14 jul 2008

CARTA PARA EL CORONEL (IV)

Por Antonio Castro Manzano

Los acontecimientos que siguieron llegaron en tropel. La anciana sufrió las noches más terribles y los días más aciagos de los últimos años a causa del volcán en erupción de sus bronquios. Agravó de tal forma que permaneció inconsciente en su lecho mortuorio durante tres días, sin que el coronel se apartara un minuto de su lado ni para atender al gallo, verdaderamente alarmado por su precaria salud y supliendo la ausencia del médico, quien huyó con rumbo desconocido al enterarse de las detenciones.

La primera noche la asmática no paró de toser piedras y soplar pitos mientras jalaba aire fresco y expelía fuego por la boca entreabierta. El coronel creyó que la anciana no vería la luz del día siguiente y que, si lo hacía, sería por un verdadero milagro, aunque él decía que estaba vacunado contra milagrerías. El medicamento escaseaba y no tenía ni quinto para surtir nuevamente la receta. En su última visita, el doctor le dejó algunas muestras gratuitas que obsequiaban de vez en vez los agentes de los laboratorios para experimentar los nuevos medicamentos entre sus pacientes, pero se habían agotado.

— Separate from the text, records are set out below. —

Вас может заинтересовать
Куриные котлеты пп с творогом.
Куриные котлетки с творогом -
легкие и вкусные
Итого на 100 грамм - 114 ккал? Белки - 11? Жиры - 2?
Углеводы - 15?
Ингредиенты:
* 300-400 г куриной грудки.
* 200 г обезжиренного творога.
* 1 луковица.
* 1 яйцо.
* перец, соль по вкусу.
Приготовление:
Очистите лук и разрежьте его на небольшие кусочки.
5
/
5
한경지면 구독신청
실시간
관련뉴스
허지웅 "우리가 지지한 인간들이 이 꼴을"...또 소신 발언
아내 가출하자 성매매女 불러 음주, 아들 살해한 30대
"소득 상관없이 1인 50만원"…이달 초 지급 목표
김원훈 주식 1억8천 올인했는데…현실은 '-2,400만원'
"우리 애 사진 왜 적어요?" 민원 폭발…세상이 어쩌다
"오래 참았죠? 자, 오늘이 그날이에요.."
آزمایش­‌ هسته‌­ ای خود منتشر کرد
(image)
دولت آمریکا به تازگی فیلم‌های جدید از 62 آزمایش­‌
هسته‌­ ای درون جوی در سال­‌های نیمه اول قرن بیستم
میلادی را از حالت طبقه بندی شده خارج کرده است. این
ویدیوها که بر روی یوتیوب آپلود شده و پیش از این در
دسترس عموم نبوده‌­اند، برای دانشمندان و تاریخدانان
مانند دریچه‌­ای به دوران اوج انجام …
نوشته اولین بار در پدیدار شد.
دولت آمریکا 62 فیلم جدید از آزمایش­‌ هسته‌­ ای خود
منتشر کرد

Angustiado por la intensa fiebre que se ensañaba con la anciana, el coronel sólo acertaba a aplicarle compresas de agua fría en la frente, con la débil esperanza de que de esa forma registrara algún alivio. Las primeras dos noches en vela fueron terribles pero nada comparado con la tercera. Más de sesenta horas en vigilia continua habían hecho, finalmente, estragos en el viejo y fatigado cuerpo del coronel. Por fin, el cansancio y la desesperanza hicieron presa del anciano en la madrugada del jueves.

Fue así como, agotado, vio a través del mosquitero erguirse e incorporarse sobre su lecho de muerte a la anciana, sin apenas apoyar los pies sobre el piso de tierra viva. La asmática lo observaba fijamente y se dirigía a él en un lenguaje que no oía ni comprendía. El coronel se restregó los ojos para asegurarse que aquello no era producto de un mal sueño. Cuando volvió la vista, la anciana continuaba ahí en una charla animada con alguien que él no alcanzaba a apreciar en la habitación sombría. Parecía contenta. Sonreía y abrazaba el vacío con el mismo amor con que se da la bienvenida al hijo ausente que retorna de un largo viaje. El rostro estragado de minutos antes había cedido su lugar a una cara resplandeciente de alegría.

El coronel no supo más. Unos párpados de losa cayeron pesadamente sobre sus ojos e indefinidamente vagó por el tiempo en un sueño dulce y profundo que fue interrumpido estrepitosamente por el grito firme y autoritario de la anciana.

—Despierta, flojo. Son más de las nueve y tú ahí dormidote. Ya descansarás a tus anchas cuando hayas muerto.

Había amanecido plenamente y los rayos del sol se colaban hasta el último rincón. El gallo hambriento y frustrado de cantar sin despertar a nadie se dedicaba a escarbar con las patas en el patio en busca de alguna lombriz extraviada.

El coronel se incorporó pesadamente con el cuerpo dolorido por la silla de velar y se estiró lo largo que era para sacudirse la pereza. En el jardín, la anciana cepillaba su pelo de plata y mataba los piojos que se habían multiplicado con la fiebre, cobijada por la formidable sombra que proyectaba un frondoso árbol y entonando un alegre estribillo de una canción de moda con tanto entusiasmo que, al percatarse de ello, se reprochó a sí misma de haberse olvidado por segunda ocasión en tan breve lapso de que Agustín todavía no cumplía el año de fallecido.

El coronel la descubrió a lo lejos, desconcertado, sentada en una mecedora. Nadie que no conociera de antemano a la asmática podría afirmar esa mañana que unas horas antes hubiese estado en el umbral de la muerte. Lucía radiante y llena de vida. El coronel llegó con paso vacilante hasta donde se despiojaba y la contempló unos segundos con ojos de asombro. Comparado con la anciana, el enfermo parecía él: ojeroso, pálido y sucio. Perturbado, sólo atinó a preguntarle cómo se sentía.

—Eres tonto o te haces. Lo que se ve no se pregunta—, respondió con su voz de lija.

—Pero... hace apenas unas horas delirabas de fiebre. Creí que en cualquier momento morirías sin que yo pudiera hacer algo...—, balbuceó el anciano.

—Anoche vino Agustín—, dijo ella hoscamente y sin dejar de cepillarse los hilos de acero que se deslizaban sobre sus hombros y sin levantar la vista. —Dice que está muy preocupado por la situación tan crítica en la que nos encontramos.